A pioneer on the digital frontier :: content creator and social media strategy consultant.
Catherine Clinch began her industry career at the age of 24 as a signed client at the William Morris Agency, writing for hit television series. Of 18 produced credits, the network green-lit her first drafts nine times. Her produced credits include HUNTER, JAKE & THE FATMAN, KNIGHT RIDER, LOVE BOAT, HART TO HART, FOUL PLAY, TRUE CONFESSIONS, SEARCH FOR TOMORROW and, most recently, RESCUE BOTS. After her first son was injured at birth and left with multiple disabilities, she became a stay at home mom (SAHM), had two more sons and then pivoted from screenwriting into writing about the craft and business of screenwriting for CREATIVE SCREENWRITING, a fledgling magazine that was being published out of someone’s kitchen in Van Nuys. Writing about her industry forced her to examine it at a granular level that exposed the ugly truth – it was hard to find women and minority screenwriters who were being produced on a level that made them “story-worthy.” As she rose in the ranks to Associate Publisher (the only girl among the six top positions) The Los Angeles Times dubbed CREATIVE SCREENWRITING as “the best magazine in its niche.”
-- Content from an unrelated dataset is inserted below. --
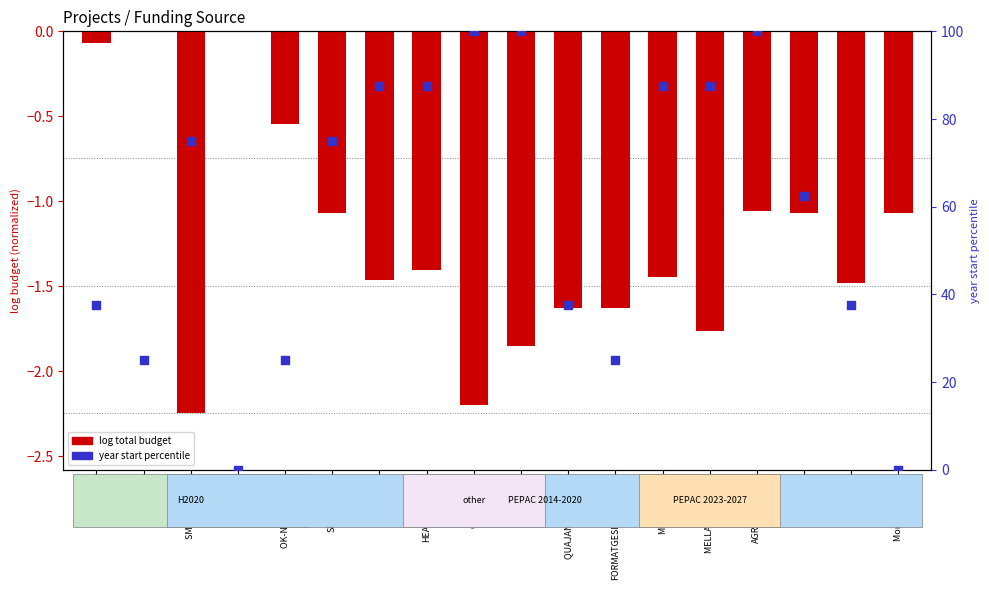

At which category is the sum across all series the highest?

AGRI-ROVENAT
Working on flex time during the school hours, Catherine would shift back into the mom biz role at 3pm. Gradually, she realized that there was an acceptable level of discrimination against special education students. She was horrified to discover that sometimes “the short bus bully” was a teacher or school administrator that didn’t want to deal with “those kids.” She attended and spoke at school board meetings to shed light on the problem and the school district appointed Catherine to a series of positions including Commissioner of Special Education, the California State Community Advisory Board on Special Education and the Communications Committee of the Chanda Smith Consent Decree, a class action suit that dramatically improved special education in Los Angeles and, subsequently, across the country.
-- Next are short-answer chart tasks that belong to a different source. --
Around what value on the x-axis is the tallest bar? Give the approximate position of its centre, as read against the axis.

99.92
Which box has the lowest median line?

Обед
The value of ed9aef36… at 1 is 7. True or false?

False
As her sons grew more independent, Catherine pivoted again – this time, into technology. Her entre as a “reporter” of tech news for screenwriters quickly shifted perspective. She saw the opportunity to take all of these tech tools and use them to transform the way stories were told on screen. She quickly noticed that most of the time the only other women at these conferences were “the booth babes” or the sales reps. It didn’t take long for her to also realize that nobody else from the creative side of the entertainment industry ever showed up at these conferences. So, she started making notes on what the next forms of entertainment would look like. When it all made sense on paper, she found the right patent attorney and got to work on a story delivery system and method of mobile entertainment. She has been awarded a full US Patent on the initial design, with two completion patents.
In her spare time, Catherine stumbled into a hackathon and thought it looked like a fun way to spend the occasional weekend. Again, the male / female / minority ratio was appalling. Within two years, Catherine had won prizes at five hackathons, including the top prize at the AT&T regional hack two years in a row. Still, she was dismayed by the realization that once the event is over there is no follow up on the winning ideas because everybody’s attention shifts to the next hackathon.
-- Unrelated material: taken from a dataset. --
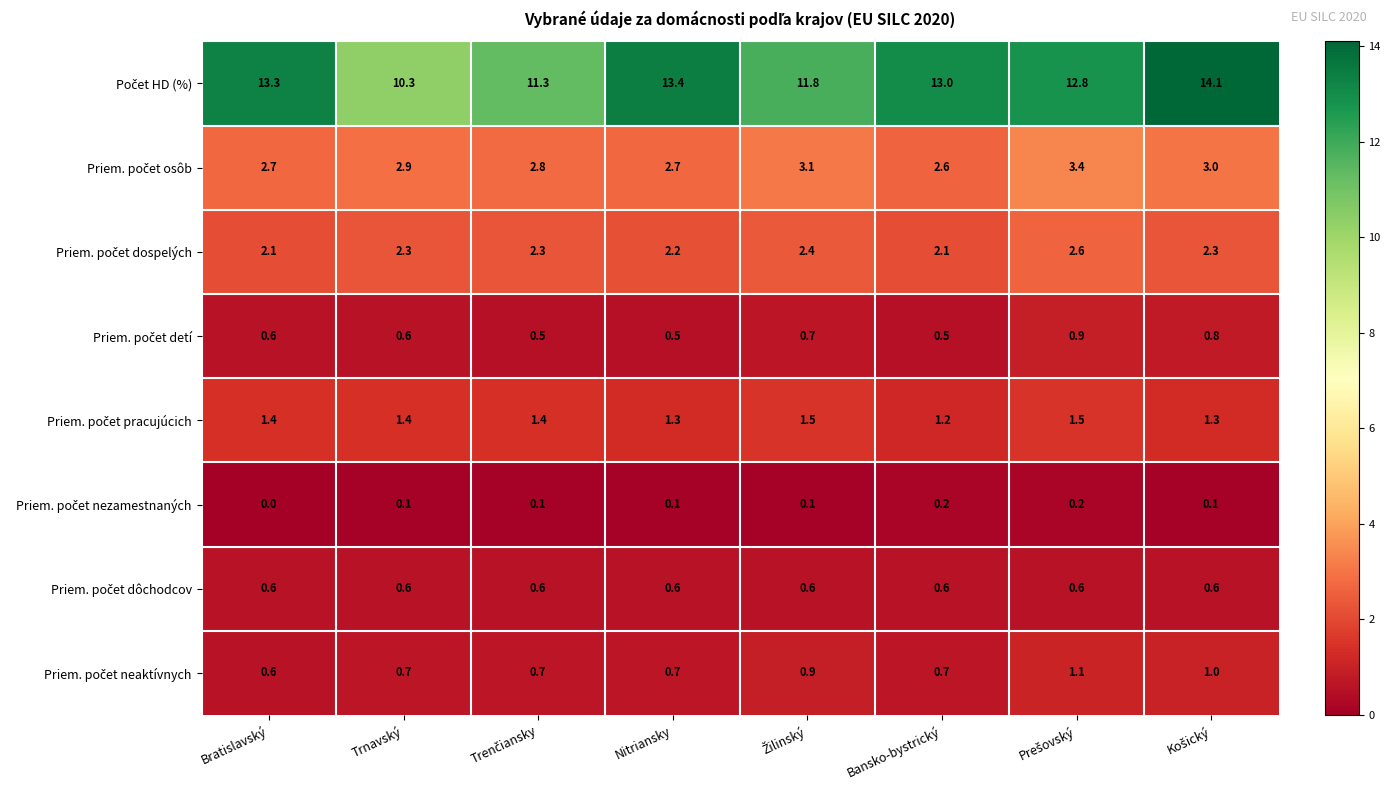

At which category does the chart reach its minimum across all series?

Bratislavský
Ultimately, Catherine is devoted to furthering the role of women and the disabled in both community and industry. She has recently immersed herself in the element of messaging as a success factor in social media and social marketing. She created, designed the curriculum and teaches a certificate program (for working professionals) in Social Media Strategy & Content Creation at California State University Dominguez Hills. She currently consults with companies that need to refine their corporate message in order to spread it across the social platforms more effectively.